How have the tax cuts affected Americans' income?
Everyone from the poorest taxpayer to the richest saw disposable income rise as a result of the cuts. For example, a middle-class family making $52,224 a year (the middle 20 percent of all filers) had a one-year increase in their take-home pay of 2.4 percent, or $1,016 – almost enough for five nights of camping at Disney's Fort Wilderness Resort in Lake Buena Vista, Fla.
But the top 1 percent did far better: They saw an increase in their disposable income of 5.9 percent, or $72,872 – enough to buy a basic XJ Jaguar.
What does the Obama administration propose?
The administration wants to keep the AMT indexed, keep the tax cuts for the middle class (including capital-gains measures), extend relief for the so-called marriage penalty, expand the child tax credit, and increase tax credits for education. It also wants to reinstate the estate tax and expand the earned-income tax credit, which is for low-wage earners.
The Obama proposal would retain about 82 percent of the dollar value of the Bush tax cuts and would keep taxes about the same for 98 percent of taxpayers, according to an estimate by the Tax Policy Center, a joint effort between the Urban Institute and the Brookings Institution.
"The 2 percent not included are the highest-income taxpayers," says Adam Looney, a senior fellow at Brookings and policy director of the Hamilton Project in Washington.
How would taxes change for the richest Americans?
In addition to the changes in exemptions and itemized deductions, the Obama proposal would allow other taxes to rise for couples filing jointly who make more than $250,000 a year, Mr. Looney says.
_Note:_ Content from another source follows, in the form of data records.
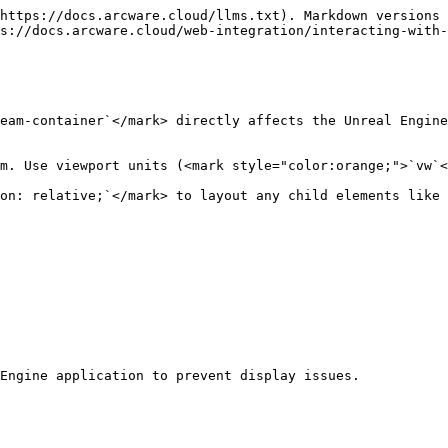
https://docs.arcware.cloud/llms.txt). Markdown versions 
s://docs.arcware.cloud/web-integration/interacting-with-
eam-container`</mark> directly affects the Unreal Engine
m. Use viewport units (<mark style="color:orange;">`vw`<
on: relative;`</mark> to layout any child elements like 
Engine application to prevent display issues.
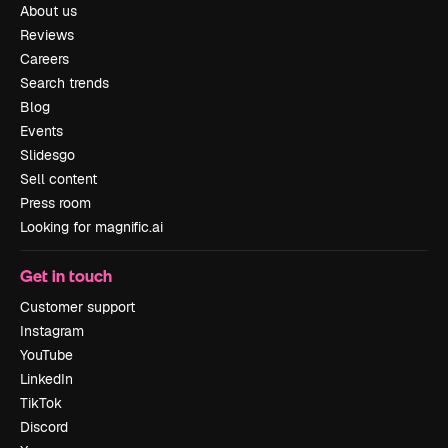
About us
Reviews
Careers
Search trends
Blog
Events
Slidesgo
Sell content
Press room
Looking for magnific.ai
Get in touch
Customer support
Instagram
YouTube
LinkedIn
TikTok
Discord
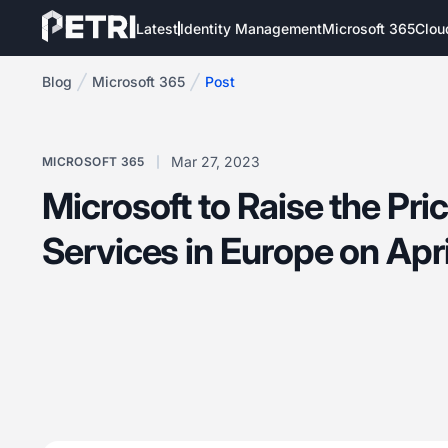
Latest
Identity Management
Microsoft 365
Clou
Blog
Microsoft 365
Post
Mar 27, 2023
MICROSOFT 365
Microsoft to Raise the Pri
Services in Europe on Apri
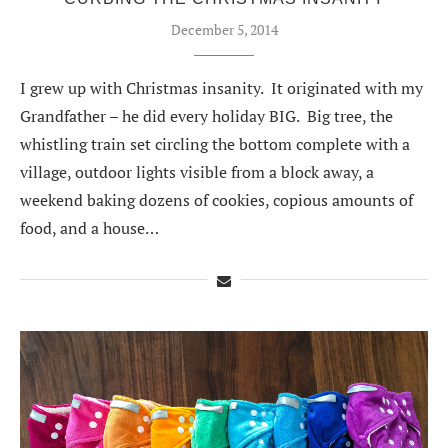
December 5, 2014
I grew up with Christmas insanity. It originated with my
Grandfather – he did every holiday BIG. Big tree, the
whistling train set circling the bottom complete with a
village, outdoor lights visible from a block away, a
weekend baking dozens of cookies, copious amounts of
food, and a house…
The biggest shift would be for the top 1 percent – people who make at least $600,000 per year. A household making $1.8 million would pay an additional $53,675, estimates the Tax Policy Center. Those in the top 0.1 percent of all wage earners – roughly 120,000 taxpayers, who make an average of $8.367 million – would pay about $310,140 in additional taxes.
How would Republicans pay for potential tax cuts?
According to Boehner's press secretary, Michael Steel, Republicans would cut spending by $1.3 trillion over 10 years through such efforts as freezing federal pay, hiring only one person for every two who leave government, and adopting a cut-and-cap approach to discretionary spending. Most of the Republican plans have not been analyzed by the independent Congressional Budget Office to determine their impact on taxpayers and government revenue.
Does Congress have other options?
At a Senate hearing on July 14, Leonard Burman, a professor of public affairs at Syracuse University in New York, suggested extending the low- and middle-income tax cuts for three years – as long as Congress also makes a "rock solid" commitment to enact wide-ranging tax reform that would raise enough revenue to pay for the government's activities and spending.
On Sept. 7, Peter Orszag, who was until recently Mr. Obama's director of the White House Office of Management and Budget, proposed extending the middle-class tax cuts for two years. To get Republicans to vote in favor of that, it would be worth it to include the high-income tax cuts, he says.
But Mr. Orszag, who presented his views in an op-ed in The New York Times, warned that whoever is president in 2013 would have to be tough, most likely vetoing any bills that might attempt to extend tax cuts further.